Dimensionality assessment of ordinal variable An evaluation of classic and modern methods
- Garrido de los Santos, Luis Eduardo
- Francisco José Abad García Director
- Vicente Ponsoda Gil Director
Defence university: Universidad Autónoma de Madrid
Fecha de defensa: 13 July 2012
- Julio Olea Díaz Chair
- Carlos Santa Cruz Fernández Secretary
- María del Rosario Martínez Arias Committee member
- Urbano Lorenzo Seva Committee member
- Francisco Pablo Holgado Tello Committee member
Type: Thesis
Abstract
ABSTRACT The aims of this study are to first evaluate the performance of factor retention criteria in the dimensionality assessment of ordinal variables, and, second, to offer clear and easy-to- follow guidelines for researchers who work with ordinal-level data in practice. The determination of the number of factors is considered to be a crucial decision within the context of exploratory factor analysis (EFA) and structural equation modeling (SEM), but unfortunately, has been largely overlooked as it pertains to ordinal observed variables, which are typically encountered in the social and behavioral sciences. The current study seeks to address this issue by taking an in-depth look at the performance of three ¿classic¿ factor retention criteria (the Minimum Average Partial method [MAP], Parallel Analysis [PA], and the eigenvalue-greater-than-1 rule [K1]), as well as four fit indices (CFI, TLI, RMSEA, and SRMR), in the dimensionality assessment of ordinal variables.

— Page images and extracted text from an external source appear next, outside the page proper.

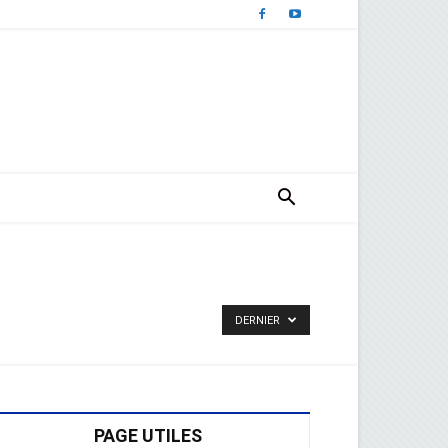
DERNIER
PAGE UTILES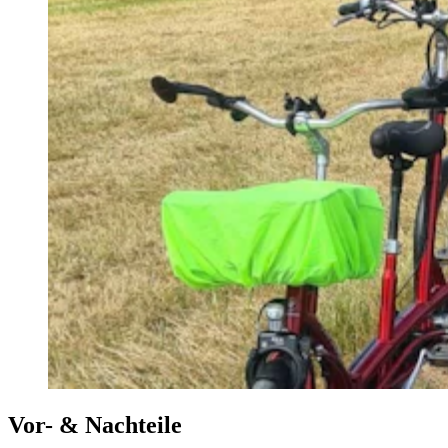
Vor- & Nachteile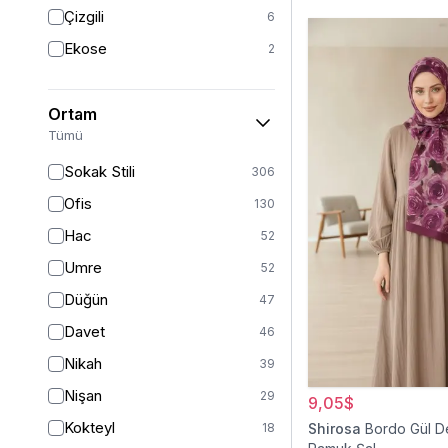
Triko
7
Çizgili
6
Tül
5
Ekose
2
Kürk
3
Müslin
3
Ortam
Peluş
2
Tümü
Jarse
2
Sokak Stili
306
Kadife
1
Ofis
130
Süet
1
Hac
52
Sandy
1
Umre
52
Düğün
47
Davet
46
Nikah
39
Nişan
29
9,05$
Kokteyl
18
Shirosa
Bordo Gül D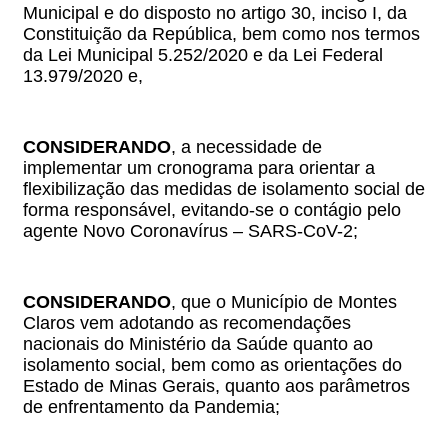
Municipal e do disposto no artigo 30, inciso I, da
Constituição da República, bem como nos termos
da Lei Municipal 5.252/2020 e da Lei Federal
13.979/2020 e,
CONSIDERANDO
, a necessidade de
implementar um cronograma
para orientar a
flexibilização das medidas de isolamento social de
forma responsável, evitando-se
o contágio pelo
agente Novo Coronavírus – SARS-CoV-2;
CONSIDERANDO
, que o Município de Montes
Claros vem adotando as recomendações
nacionais do Ministério da Saúde quanto ao
isolamento social, bem como as orientações do
Estado de Minas Gerais, quanto aos parâmetros
de enfrentamento da Pandemia;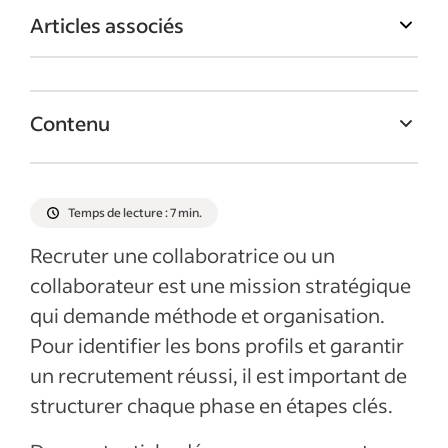
Articles associés
Contenu
Qu’est-ce qu’un processus de recrutement
?
Temps de lecture : 7 min.
Quels sont les avantages de la mise en
Recruter une collaboratrice ou un
place d’un bon processus de recrutement ?
collaborateur est une mission stratégique
Quelles sont les étapes d’un processus de
qui demande méthode et organisation.
recrutement efficace ?
Pour identifier les bons profils et garantir
Comment mettre en place une procédure
un recrutement réussi, il est important de
de recrutement ?
structurer chaque phase en étapes clés.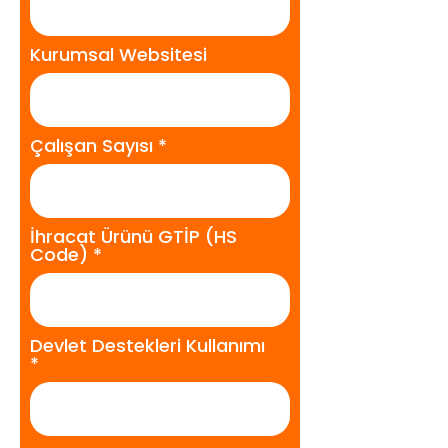
Kurumsal Websitesi
Çalışan Sayısı
İhracat Ürünü GTİP (HS
Code)
Devlet Destekleri Kullanımı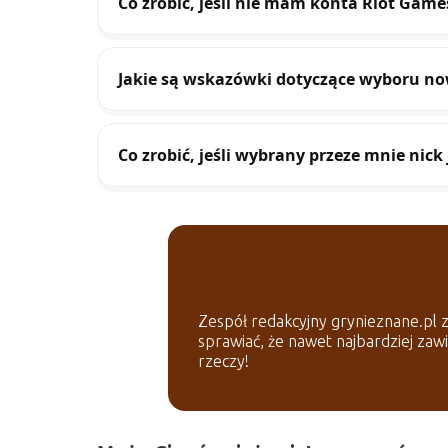
Co zrobić, jeśli nie mam konta Riot Game
Jakie są wskazówki dotyczące wyboru no
Co zrobić, jeśli wybrany przeze mnie nick 
Zespół redakcyjny grynieznane.pl z 
sprawiać, że nawet najbardziej zaw
rzeczy!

In order to broadly evaluate the accuracy of the factor retention criteria, a comprehensive set of factors was systematically manipulated using Monte Carlo methods, including the factor loading, number of variables per factor, number of factors, factor correlation, sample size, number of response categories, level of skewness, extraction method, and type of correlation matrix. The results showed that PA with principal component analysis, polychoric correlations, and the mean eigenvalue criteria, along with the CFI and TLI indices at a cutoff value of 0.95, perform adequately in determining the number of factors with ordinal variables. The other four methods, however, could not be recommended due to the strong levels of bias they exhibited. The performances of the factor retention criteria are put into theoretical context and guidelines are offered on how to assess the dimensionality of ordinal-level data in practice.